Before we get to the Earthly part of the story – it appears that Goloka mentioned in Devī Bhāgavata is an ordinary place where people take their ordinary births. Being a gopā or a gopī is nothing special, not a position of infallible eternity. I don’t think we should learn Vṛndāvana’s habits and customs from stories like that. They make it nearly materialistic, appearing as some ordinary dealings between young boys and girls, however powerful.

At least when Sudāmā was cursed everyone, including Śrī Rādhā herself, realized that it was too much and begged Sudāmā not to go. Kṛṣṇa then explained that Sudāmā would be gone only for about half a moment. Unfortunately for us, half a moment on Goloka would last a manvantara in Earth time, which is seventy one of four yuga cycles, an unbelievably long period of time, we can’t think in such terms.

If true, this story would also explain how we might have fallen from Vaikuṇṭha. People there apparently can curse each other for all kinds of transgressions. All their wishes must come true, after all, so offending someone there even with the best of intentions is dangerous and could be punishable by some 300 million years of life on Earth (less if on heavenly planets). Sudāmā didn’t do anything wrong, he simply protected Kṛṣṇa. In one version on Kṛṣṇa’s instructions, in another version he protected Kṛṣṇa’s dignity.

We can also read it as an example of blasphemy in Kṛṣṇa consciousness – it must not be tolerated but, most importantly, one must bravely accept the consequences, too. Sudāmā didn’t complain, he was actually looking forward to being banished to the material world, which is the part better left for another day.

Tulasī herself got cursed for fainting. How fair is that? The way I heard devotees tell it, it happened during rasa dance and interrupted the proceedings, that’s why Rādhā got angry. Otherwise, who would curse a person who loses consciousness? There could be also a question of jealousy, which is understandable but still unthinkable – if it leads to people being thrown down into the material world.

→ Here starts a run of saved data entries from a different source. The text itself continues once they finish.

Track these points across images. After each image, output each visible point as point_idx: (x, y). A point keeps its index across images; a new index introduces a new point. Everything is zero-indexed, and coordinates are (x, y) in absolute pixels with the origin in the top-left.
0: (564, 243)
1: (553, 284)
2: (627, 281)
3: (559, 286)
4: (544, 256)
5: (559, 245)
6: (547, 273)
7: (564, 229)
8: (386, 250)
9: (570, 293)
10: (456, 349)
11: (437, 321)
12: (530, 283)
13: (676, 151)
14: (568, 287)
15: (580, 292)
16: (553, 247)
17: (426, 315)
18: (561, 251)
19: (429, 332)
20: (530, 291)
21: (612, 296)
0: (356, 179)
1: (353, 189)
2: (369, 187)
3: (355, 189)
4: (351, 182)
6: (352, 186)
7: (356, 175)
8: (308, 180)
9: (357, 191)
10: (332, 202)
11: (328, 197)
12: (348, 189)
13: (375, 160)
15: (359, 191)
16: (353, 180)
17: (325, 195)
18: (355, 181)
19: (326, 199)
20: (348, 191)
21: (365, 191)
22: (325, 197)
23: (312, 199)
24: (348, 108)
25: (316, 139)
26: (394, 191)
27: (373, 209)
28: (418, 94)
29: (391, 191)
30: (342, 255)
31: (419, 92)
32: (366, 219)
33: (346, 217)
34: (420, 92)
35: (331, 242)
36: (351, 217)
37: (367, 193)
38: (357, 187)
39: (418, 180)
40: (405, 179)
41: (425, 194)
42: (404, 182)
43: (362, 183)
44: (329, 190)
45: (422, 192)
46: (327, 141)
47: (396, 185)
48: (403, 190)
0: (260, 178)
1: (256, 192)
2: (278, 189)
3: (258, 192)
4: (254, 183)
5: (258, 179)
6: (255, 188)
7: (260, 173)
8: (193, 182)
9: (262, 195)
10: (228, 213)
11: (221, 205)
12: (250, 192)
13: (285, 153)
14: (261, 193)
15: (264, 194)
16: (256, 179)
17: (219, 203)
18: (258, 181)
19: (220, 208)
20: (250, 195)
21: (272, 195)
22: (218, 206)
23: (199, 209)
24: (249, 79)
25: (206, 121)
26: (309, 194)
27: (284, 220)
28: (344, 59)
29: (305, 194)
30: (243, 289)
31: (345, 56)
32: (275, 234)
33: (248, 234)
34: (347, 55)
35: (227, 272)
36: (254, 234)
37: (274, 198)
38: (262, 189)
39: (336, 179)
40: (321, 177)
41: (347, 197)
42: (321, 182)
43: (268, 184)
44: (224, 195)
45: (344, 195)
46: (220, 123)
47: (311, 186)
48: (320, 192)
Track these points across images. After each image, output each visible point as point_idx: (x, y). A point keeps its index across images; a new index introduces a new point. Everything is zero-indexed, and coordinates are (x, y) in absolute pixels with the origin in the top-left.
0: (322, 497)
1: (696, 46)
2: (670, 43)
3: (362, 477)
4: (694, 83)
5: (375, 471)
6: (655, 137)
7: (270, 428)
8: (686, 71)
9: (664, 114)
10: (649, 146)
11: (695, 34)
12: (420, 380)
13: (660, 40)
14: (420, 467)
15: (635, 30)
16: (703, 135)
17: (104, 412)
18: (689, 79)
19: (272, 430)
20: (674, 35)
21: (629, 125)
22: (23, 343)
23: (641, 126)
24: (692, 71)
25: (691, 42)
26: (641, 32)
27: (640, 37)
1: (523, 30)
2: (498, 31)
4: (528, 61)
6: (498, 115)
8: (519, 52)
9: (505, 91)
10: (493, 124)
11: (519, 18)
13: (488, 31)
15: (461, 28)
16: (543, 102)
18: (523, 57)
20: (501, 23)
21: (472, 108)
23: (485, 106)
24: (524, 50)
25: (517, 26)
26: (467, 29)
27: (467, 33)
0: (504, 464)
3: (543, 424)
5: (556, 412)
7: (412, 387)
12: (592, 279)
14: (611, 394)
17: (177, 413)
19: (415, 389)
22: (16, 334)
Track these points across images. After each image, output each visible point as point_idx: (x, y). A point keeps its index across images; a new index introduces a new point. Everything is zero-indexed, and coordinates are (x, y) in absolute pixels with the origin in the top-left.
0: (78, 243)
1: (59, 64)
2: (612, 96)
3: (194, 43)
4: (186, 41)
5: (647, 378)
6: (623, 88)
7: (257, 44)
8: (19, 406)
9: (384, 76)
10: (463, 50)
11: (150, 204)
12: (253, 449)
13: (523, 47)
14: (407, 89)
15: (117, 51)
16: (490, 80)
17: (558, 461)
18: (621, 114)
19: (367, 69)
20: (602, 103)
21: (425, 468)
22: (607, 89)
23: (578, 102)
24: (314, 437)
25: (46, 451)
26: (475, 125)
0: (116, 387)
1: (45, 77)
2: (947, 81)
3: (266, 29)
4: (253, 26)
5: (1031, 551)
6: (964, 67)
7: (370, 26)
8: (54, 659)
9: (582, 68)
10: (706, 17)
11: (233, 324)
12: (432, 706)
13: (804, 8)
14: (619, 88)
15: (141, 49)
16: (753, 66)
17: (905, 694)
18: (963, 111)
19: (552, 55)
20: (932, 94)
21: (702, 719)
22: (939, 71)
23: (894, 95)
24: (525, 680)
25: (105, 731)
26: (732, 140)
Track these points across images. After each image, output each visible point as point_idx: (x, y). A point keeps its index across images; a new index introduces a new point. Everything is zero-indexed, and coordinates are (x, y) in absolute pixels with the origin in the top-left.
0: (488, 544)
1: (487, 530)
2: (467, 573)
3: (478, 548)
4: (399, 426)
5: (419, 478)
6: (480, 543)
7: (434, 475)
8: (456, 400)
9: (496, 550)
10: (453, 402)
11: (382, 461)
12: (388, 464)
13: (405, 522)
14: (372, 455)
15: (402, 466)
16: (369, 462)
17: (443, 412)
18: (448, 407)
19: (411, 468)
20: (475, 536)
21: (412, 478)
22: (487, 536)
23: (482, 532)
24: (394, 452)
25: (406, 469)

I mean – can we take any of that seriously? Some do, but really? The Earthly part of that pastime, if we can call it that, is no less confusing but I’ll leave it for another time.

All in all, while appearing as a generous source of knowledge on Vṛndāvana news, at least some of the Purāṇas appear to be not so trustworthy. Something happened up there and Tulasī appeared down here on Earth, but it looks as if the story got filtered through not so authoritative sources and therefore shouldn’t be taken neither at a face value nor as a springboard for study of dealings between devotees on Goloka.